## [Excerpt from a dataset]
-- start --

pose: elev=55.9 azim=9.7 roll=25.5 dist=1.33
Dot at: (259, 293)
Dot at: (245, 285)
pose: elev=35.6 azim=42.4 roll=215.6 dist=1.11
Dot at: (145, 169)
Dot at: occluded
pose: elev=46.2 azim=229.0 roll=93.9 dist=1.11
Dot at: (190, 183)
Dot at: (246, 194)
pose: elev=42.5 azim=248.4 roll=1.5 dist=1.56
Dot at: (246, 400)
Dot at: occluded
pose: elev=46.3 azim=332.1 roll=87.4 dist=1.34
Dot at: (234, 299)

-- end --
-- start --

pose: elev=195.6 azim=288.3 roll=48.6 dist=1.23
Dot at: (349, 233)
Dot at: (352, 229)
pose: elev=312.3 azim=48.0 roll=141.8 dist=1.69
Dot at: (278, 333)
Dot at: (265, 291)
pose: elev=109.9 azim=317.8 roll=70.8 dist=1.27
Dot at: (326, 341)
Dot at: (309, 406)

-- end --

## [Given task]
Copy the data lines starting at the one containing "pose: elev=55.9 azim=9.7 roll=25.5 dist=1.33" and ending at the one containing "Dot at: (234, 299)", keeping both of those lines.

## [Answer in full]
pose: elev=55.9 azim=9.7 roll=25.5 dist=1.33
Dot at: (259, 293)
Dot at: (245, 285)
pose: elev=35.6 azim=42.4 roll=215.6 dist=1.11
Dot at: (145, 169)
Dot at: occluded
pose: elev=46.2 azim=229.0 roll=93.9 dist=1.11
Dot at: (190, 183)
Dot at: (246, 194)
pose: elev=42.5 azim=248.4 roll=1.5 dist=1.56
Dot at: (246, 400)
Dot at: occluded
pose: elev=46.3 azim=332.1 roll=87.4 dist=1.34
Dot at: (234, 299)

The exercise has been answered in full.